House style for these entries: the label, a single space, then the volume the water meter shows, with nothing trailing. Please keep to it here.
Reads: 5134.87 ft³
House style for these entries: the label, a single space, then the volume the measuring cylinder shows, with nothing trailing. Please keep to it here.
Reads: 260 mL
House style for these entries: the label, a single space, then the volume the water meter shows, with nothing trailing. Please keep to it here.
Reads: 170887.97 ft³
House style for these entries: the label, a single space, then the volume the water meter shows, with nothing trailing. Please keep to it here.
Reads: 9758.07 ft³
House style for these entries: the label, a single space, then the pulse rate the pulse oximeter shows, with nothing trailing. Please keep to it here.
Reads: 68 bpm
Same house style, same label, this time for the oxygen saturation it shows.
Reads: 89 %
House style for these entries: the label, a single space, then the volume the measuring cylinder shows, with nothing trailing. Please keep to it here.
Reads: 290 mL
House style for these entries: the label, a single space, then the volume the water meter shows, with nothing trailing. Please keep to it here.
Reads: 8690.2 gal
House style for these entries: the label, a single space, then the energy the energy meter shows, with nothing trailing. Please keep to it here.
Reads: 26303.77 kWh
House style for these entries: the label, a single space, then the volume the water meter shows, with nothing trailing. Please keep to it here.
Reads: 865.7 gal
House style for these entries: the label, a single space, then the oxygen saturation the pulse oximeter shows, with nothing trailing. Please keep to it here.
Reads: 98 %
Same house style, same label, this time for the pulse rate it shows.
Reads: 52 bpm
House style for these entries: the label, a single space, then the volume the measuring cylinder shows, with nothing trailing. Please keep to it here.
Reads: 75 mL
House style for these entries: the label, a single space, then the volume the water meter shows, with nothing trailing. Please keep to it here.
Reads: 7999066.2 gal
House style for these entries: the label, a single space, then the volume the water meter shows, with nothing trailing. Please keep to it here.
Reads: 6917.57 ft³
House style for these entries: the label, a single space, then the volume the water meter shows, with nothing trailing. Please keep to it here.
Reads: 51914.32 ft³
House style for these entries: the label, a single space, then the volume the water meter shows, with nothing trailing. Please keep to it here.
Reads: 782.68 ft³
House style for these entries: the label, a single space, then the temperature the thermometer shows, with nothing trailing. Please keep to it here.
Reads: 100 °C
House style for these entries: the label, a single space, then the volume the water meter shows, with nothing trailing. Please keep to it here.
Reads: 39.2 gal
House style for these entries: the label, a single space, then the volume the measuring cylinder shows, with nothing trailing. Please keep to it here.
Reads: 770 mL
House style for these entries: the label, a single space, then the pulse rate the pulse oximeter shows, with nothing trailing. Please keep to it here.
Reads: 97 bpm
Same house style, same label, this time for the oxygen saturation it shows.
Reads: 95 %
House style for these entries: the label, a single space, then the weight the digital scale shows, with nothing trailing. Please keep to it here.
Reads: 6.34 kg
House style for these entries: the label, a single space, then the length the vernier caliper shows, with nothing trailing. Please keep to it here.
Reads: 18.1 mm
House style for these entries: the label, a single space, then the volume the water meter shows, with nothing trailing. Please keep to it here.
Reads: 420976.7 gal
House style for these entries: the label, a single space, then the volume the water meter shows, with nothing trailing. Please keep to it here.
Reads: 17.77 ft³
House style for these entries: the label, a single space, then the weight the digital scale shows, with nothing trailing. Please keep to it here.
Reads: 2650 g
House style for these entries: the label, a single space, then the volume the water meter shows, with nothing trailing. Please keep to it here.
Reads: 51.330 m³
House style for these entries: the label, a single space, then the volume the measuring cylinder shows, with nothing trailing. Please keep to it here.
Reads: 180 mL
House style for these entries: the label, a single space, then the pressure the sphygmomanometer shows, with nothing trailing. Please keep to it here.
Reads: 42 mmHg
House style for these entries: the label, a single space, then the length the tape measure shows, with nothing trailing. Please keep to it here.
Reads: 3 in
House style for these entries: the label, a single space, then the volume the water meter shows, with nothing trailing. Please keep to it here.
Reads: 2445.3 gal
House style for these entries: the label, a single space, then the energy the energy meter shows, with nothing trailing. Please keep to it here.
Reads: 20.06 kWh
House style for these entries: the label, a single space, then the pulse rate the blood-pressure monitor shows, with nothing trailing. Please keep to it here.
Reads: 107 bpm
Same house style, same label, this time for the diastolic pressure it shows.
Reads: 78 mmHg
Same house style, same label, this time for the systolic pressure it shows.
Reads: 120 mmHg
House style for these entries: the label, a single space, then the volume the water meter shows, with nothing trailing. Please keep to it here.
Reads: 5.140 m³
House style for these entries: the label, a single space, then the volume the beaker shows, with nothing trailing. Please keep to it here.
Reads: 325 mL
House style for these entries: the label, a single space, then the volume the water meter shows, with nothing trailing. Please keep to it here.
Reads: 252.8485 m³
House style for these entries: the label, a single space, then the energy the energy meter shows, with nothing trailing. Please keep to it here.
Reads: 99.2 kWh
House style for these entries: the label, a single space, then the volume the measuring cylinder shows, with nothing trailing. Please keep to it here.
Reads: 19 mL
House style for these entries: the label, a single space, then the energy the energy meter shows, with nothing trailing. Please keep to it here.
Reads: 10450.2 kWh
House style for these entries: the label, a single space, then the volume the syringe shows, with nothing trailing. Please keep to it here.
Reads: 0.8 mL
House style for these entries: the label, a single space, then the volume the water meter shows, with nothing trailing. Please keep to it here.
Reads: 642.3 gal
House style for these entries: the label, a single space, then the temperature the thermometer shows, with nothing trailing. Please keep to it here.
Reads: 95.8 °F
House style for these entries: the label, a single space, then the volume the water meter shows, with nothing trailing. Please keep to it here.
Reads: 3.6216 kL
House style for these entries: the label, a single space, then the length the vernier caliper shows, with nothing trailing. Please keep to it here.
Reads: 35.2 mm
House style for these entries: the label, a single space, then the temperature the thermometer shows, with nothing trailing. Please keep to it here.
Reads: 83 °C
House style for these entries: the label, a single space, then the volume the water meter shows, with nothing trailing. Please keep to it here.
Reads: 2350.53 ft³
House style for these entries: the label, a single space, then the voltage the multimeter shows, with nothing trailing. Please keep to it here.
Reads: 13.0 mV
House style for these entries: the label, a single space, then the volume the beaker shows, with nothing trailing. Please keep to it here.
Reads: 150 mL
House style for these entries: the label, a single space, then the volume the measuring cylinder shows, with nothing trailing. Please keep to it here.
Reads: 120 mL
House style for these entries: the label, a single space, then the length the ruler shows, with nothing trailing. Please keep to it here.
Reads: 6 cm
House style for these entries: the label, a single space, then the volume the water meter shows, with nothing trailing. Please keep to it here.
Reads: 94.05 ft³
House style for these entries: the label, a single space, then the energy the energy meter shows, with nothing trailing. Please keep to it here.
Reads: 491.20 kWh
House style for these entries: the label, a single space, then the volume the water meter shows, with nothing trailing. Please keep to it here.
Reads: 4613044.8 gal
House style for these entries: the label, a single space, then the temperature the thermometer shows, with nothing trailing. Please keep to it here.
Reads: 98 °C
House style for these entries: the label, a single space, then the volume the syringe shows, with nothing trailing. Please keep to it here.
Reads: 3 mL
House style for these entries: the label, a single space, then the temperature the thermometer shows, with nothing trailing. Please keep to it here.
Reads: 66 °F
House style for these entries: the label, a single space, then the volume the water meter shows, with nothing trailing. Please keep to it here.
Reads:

- _TASK INSTRUCTIONS_
Retype every one of the records above verbatim, with no changes of any kind.

- _RESPONSE TO THIS TASK_
House style for these entries: the label, a single space, then the volume the water meter shows, with nothing trailing. Please keep to it here.
Reads: 5134.87 ft³
House style for these entries: the label, a single space, then the volume the measuring cylinder shows, with nothing trailing. Please keep to it here.
Reads: 260 mL
House style for these entries: the label, a single space, then the volume the water meter shows, with nothing trailing. Please keep to it here.
Reads: 170887.97 ft³
House style for these entries: the label, a single space, then the volume the water meter shows, with nothing trailing. Please keep to it here.
Reads: 9758.07 ft³
House style for these entries: the label, a single space, then the pulse rate the pulse oximeter shows, with nothing trailing. Please keep to it here.
Reads: 68 bpm
Same house style, same label, this time for the oxygen saturation it shows.
Reads: 89 %
House style for these entries: the label, a single space, then the volume the measuring cylinder shows, with nothing trailing. Please keep to it here.
Reads: 290 mL
House style for these entries: the label, a single space, then the volume the water meter shows, with nothing trailing. Please keep to it here.
Reads: 8690.2 gal
House style for these entries: the label, a single space, then the energy the energy meter shows, with nothing trailing. Please keep to it here.
Reads: 26303.77 kWh
House style for these entries: the label, a single space, then the volume the water meter shows, with nothing trailing. Please keep to it here.
Reads: 865.7 gal
House style for these entries: the label, a single space, then the oxygen saturation the pulse oximeter shows, with nothing trailing. Please keep to it here.
Reads: 98 %
Same house style, same label, this time for the pulse rate it shows.
Reads: 52 bpm
House style for these entries: the label, a single space, then the volume the measuring cylinder shows, with nothing trailing. Please keep to it here.
Reads: 75 mL
House style for these entries: the label, a single space, then the volume the water meter shows, with nothing trailing. Please keep to it here.
Reads: 7999066.2 gal
House style for these entries: the label, a single space, then the volume the water meter shows, with nothing trailing. Please keep to it here.
Reads: 6917.57 ft³
House style for these entries: the label, a single space, then the volume the water meter shows, with nothing trailing. Please keep to it here.
Reads: 51914.32 ft³
House style for these entries: the label, a single space, then the volume the water meter shows, with nothing trailing. Please keep to it here.
Reads: 782.68 ft³
House style for these entries: the label, a single space, then the temperature the thermometer shows, with nothing trailing. Please keep to it here.
Reads: 100 °C
House style for these entries: the label, a single space, then the volume the water meter shows, with nothing trailing. Please keep to it here.
Reads: 39.2 gal
House style for these entries: the label, a single space, then the volume the measuring cylinder shows, with nothing trailing. Please keep to it here.
Reads: 770 mL
House style for these entries: the label, a single space, then the pulse rate the pulse oximeter shows, with nothing trailing. Please keep to it here.
Reads: 97 bpm
Same house style, same label, this time for the oxygen saturation it shows.
Reads: 95 %
House style for these entries: the label, a single space, then the weight the digital scale shows, with nothing trailing. Please keep to it here.
Reads: 6.34 kg
House style for these entries: the label, a single space, then the length the vernier caliper shows, with nothing trailing. Please keep to it here.
Reads: 18.1 mm
House style for these entries: the label, a single space, then the volume the water meter shows, with nothing trailing. Please keep to it here.
Reads: 420976.7 gal
House style for these entries: the label, a single space, then the volume the water meter shows, with nothing trailing. Please keep to it here.
Reads: 17.77 ft³
House style for these entries: the label, a single space, then the weight the digital scale shows, with nothing trailing. Please keep to it here.
Reads: 2650 g
House style for these entries: the label, a single space, then the volume the water meter shows, with nothing trailing. Please keep to it here.
Reads: 51.330 m³
House style for these entries: the label, a single space, then the volume the measuring cylinder shows, with nothing trailing. Please keep to it here.
Reads: 180 mL
House style for these entries: the label, a single space, then the pressure the sphygmomanometer shows, with nothing trailing. Please keep to it here.
Reads: 42 mmHg
House style for these entries: the label, a single space, then the length the tape measure shows, with nothing trailing. Please keep to it here.
Reads: 3 in
House style for these entries: the label, a single space, then the volume the water meter shows, with nothing trailing. Please keep to it here.
Reads: 2445.3 gal
House style for these entries: the label, a single space, then the energy the energy meter shows, with nothing trailing. Please keep to it here.
Reads: 20.06 kWh
House style for these entries: the label, a single space, then the pulse rate the blood-pressure monitor shows, with nothing trailing. Please keep to it here.
Reads: 107 bpm
Same house style, same label, this time for the diastolic pressure it shows.
Reads: 78 mmHg
Same house style, same label, this time for the systolic pressure it shows.
Reads: 120 mmHg
House style for these entries: the label, a single space, then the volume the water meter shows, with nothing trailing. Please keep to it here.
Reads: 5.140 m³
House style for these entries: the label, a single space, then the volume the beaker shows, with nothing trailing. Please keep to it here.
Reads: 325 mL
House style for these entries: the label, a single space, then the volume the water meter shows, with nothing trailing. Please keep to it here.
Reads: 252.8485 m³
House style for these entries: the label, a single space, then the energy the energy meter shows, with nothing trailing. Please keep to it here.
Reads: 99.2 kWh
House style for these entries: the label, a single space, then the volume the measuring cylinder shows, with nothing trailing. Please keep to it here.
Reads: 19 mL
House style for these entries: the label, a single space, then the energy the energy meter shows, with nothing trailing. Please keep to it here.
Reads: 10450.2 kWh
House style for these entries: the label, a single space, then the volume the syringe shows, with nothing trailing. Please keep to it here.
Reads: 0.8 mL
House style for these entries: the label, a single space, then the volume the water meter shows, with nothing trailing. Please keep to it here.
Reads: 642.3 gal
House style for these entries: the label, a single space, then the temperature the thermometer shows, with nothing trailing. Please keep to it here.
Reads: 95.8 °F
House style for these entries: the label, a single space, then the volume the water meter shows, with nothing trailing. Please keep to it here.
Reads: 3.6216 kL
House style for these entries: the label, a single space, then the length the vernier caliper shows, with nothing trailing. Please keep to it here.
Reads: 35.2 mm
House style for these entries: the label, a single space, then the temperature the thermometer shows, with nothing trailing. Please keep to it here.
Reads: 83 °C
House style for these entries: the label, a single space, then the volume the water meter shows, with nothing trailing. Please keep to it here.
Reads: 2350.53 ft³
House style for these entries: the label, a single space, then the voltage the multimeter shows, with nothing trailing. Please keep to it here.
Reads: 13.0 mV
House style for these entries: the label, a single space, then the volume the beaker shows, with nothing trailing. Please keep to it here.
Reads: 150 mL
House style for these entries: the label, a single space, then the volume the measuring cylinder shows, with nothing trailing. Please keep to it here.
Reads: 120 mL
House style for these entries: the label, a single space, then the length the ruler shows, with nothing trailing. Please keep to it here.
Reads: 6 cm
House style for these entries: the label, a single space, then the volume the water meter shows, with nothing trailing. Please keep to it here.
Reads: 94.05 ft³
House style for these entries: the label, a single space, then the energy the energy meter shows, with nothing trailing. Please keep to it here.
Reads: 491.20 kWh
House style for these entries: the label, a single space, then the volume the water meter shows, with nothing trailing. Please keep to it here.
Reads: 4613044.8 gal
House style for these entries: the label, a single space, then the temperature the thermometer shows, with nothing trailing. Please keep to it here.
Reads: 98 °C
House style for these entries: the label, a single space, then the volume the syringe shows, with nothing trailing. Please keep to it here.
Reads: 3 mL
House style for these entries: the label, a single space, then the temperature the thermometer shows, with nothing trailing. Please keep to it here.
Reads: 66 °F
House style for these entries: the label, a single space, then the volume the water meter shows, with nothing trailing. Please keep to it here.
Reads:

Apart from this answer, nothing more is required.